Pour les personnes intéressées par le dialogue constant entre structure et spontanéité dans la mode, la collection Automne 2025 de Bally constitue une étude de cas convaincante. Le directeur de la création Simone Bellotti a organisé son dernier défilé de mode masculine au 17ᵉ étage de la tour Velasca de Milan, un monument moderniste offrant une vue panoramique sur la ville. Le décor, dépouillé à l’exception d’un motif écossais audacieux bleu de Chine, reflétait l’esthétique austère de Bellotti, à la fois précise et de plus en plus irrévérente.

Le travail de Bellotti pour Bally a longtemps consisté à redéfinir l’héritage de la marque en alliant confection soignée et fioritures inattendues. Cette saison, il a ancré la collection dans des costumes-chemises en feutre gris, dont les lignes rigides étaient adoucies par des sacs en coton imprimés d’images d’archives des employés de Bally des années 1950. Ces pièces faisaient allusion à la performance, mesurée par la productivité, tandis que de subtiles perturbations, comme des pousses de mouton rose jaillissant des manteaux en cuir, suggéraient la performance, celle-ci étant présentée comme une expression décomplexée.

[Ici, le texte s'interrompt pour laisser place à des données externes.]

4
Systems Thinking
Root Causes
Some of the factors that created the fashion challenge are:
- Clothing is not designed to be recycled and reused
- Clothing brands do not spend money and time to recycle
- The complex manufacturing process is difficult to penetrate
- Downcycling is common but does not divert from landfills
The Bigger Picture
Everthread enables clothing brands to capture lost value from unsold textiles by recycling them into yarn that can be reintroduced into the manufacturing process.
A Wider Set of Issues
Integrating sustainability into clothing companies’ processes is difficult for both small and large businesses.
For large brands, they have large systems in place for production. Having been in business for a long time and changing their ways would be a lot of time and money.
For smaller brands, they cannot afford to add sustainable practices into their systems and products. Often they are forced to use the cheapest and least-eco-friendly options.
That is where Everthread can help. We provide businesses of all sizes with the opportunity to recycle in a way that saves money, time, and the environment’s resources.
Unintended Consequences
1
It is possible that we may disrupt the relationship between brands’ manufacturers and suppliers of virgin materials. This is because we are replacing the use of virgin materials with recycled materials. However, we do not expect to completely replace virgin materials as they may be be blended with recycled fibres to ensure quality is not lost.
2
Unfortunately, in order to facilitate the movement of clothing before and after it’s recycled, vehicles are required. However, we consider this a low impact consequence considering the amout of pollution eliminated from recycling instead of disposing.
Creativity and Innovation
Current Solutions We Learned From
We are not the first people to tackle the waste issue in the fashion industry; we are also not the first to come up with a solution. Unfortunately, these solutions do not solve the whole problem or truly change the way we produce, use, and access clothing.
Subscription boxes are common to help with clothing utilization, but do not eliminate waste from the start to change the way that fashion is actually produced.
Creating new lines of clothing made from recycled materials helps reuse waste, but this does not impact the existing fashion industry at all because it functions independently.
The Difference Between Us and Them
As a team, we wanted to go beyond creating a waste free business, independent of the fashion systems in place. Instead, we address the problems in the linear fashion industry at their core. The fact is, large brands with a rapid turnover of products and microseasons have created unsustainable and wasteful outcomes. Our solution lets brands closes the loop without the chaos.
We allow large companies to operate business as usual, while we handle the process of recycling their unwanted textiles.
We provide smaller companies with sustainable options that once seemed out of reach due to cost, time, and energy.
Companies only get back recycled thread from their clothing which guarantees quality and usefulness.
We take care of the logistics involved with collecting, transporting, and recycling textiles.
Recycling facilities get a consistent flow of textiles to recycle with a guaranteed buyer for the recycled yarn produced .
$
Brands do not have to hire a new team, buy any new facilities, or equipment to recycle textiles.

La tension entre contrôle et créativité se reflétait également dans les matières. Les cabans en cuir noir brillant, une signature Bellotti, conservaient leur élégance, mais étaient interrompus par des ourlets fendus révélant des jambes nues ou des touffes de fourrure vert citron. Les modèles en denim d’inspiration vintage conservaient leurs racines utilitaires tout en étant frais, leur simplicité étant juxtaposée à des bérets à paillettes rappelant les looks de drag queen scintillants du performeur suisse Luciano Castelli. Même les empiècements en forme de sablier sur les vestes en cuir, inspirés des bureaux, avaient un côté élégamment peu pratique, défiant la portabilité attendue des vêtements de luxe pour hommes.
Le sens italien du drame de Bellotti a parfois éclipsé la discipline suisse. Un costume de jour structuré en cuir noir, taillé avec précision et austère, contrastait délibérément avec les visages des mannequins, recouverts de paillettes. L’effet était discordant, mais intentionnel : un rejet de la logique au profit de l’instinct. Si les incontournables commerciaux de la collection, tels que les vêtements d’extérieur élégants et le denim raffiné, sont restés forts, les moments plus calmes du défilé ont suggéré une évolution. Les jupes mi-longues bordées de mouton retourné (portées par les mannequins masculins) et les basques rigides en crinoline ont repoussé les limites sans sacrifier la sophistication.
Les spéculations sur l’avenir de Bellotti chez Bally se poursuivent, notamment en raison de rumeurs d’un éventuel passage chez Jil Sander. Mais son travail pour l’automne 2025 souligne sa capacité à revitaliser une marque historique. En alliant la rigueur des archives de Bally à des fioritures avant-gardistes, il a créé un langage vestimentaire masculin à la fois ancré et en constante évolution. Pour l’instant, la marque reste une scène sur laquelle la discipline et la provocation se côtoient.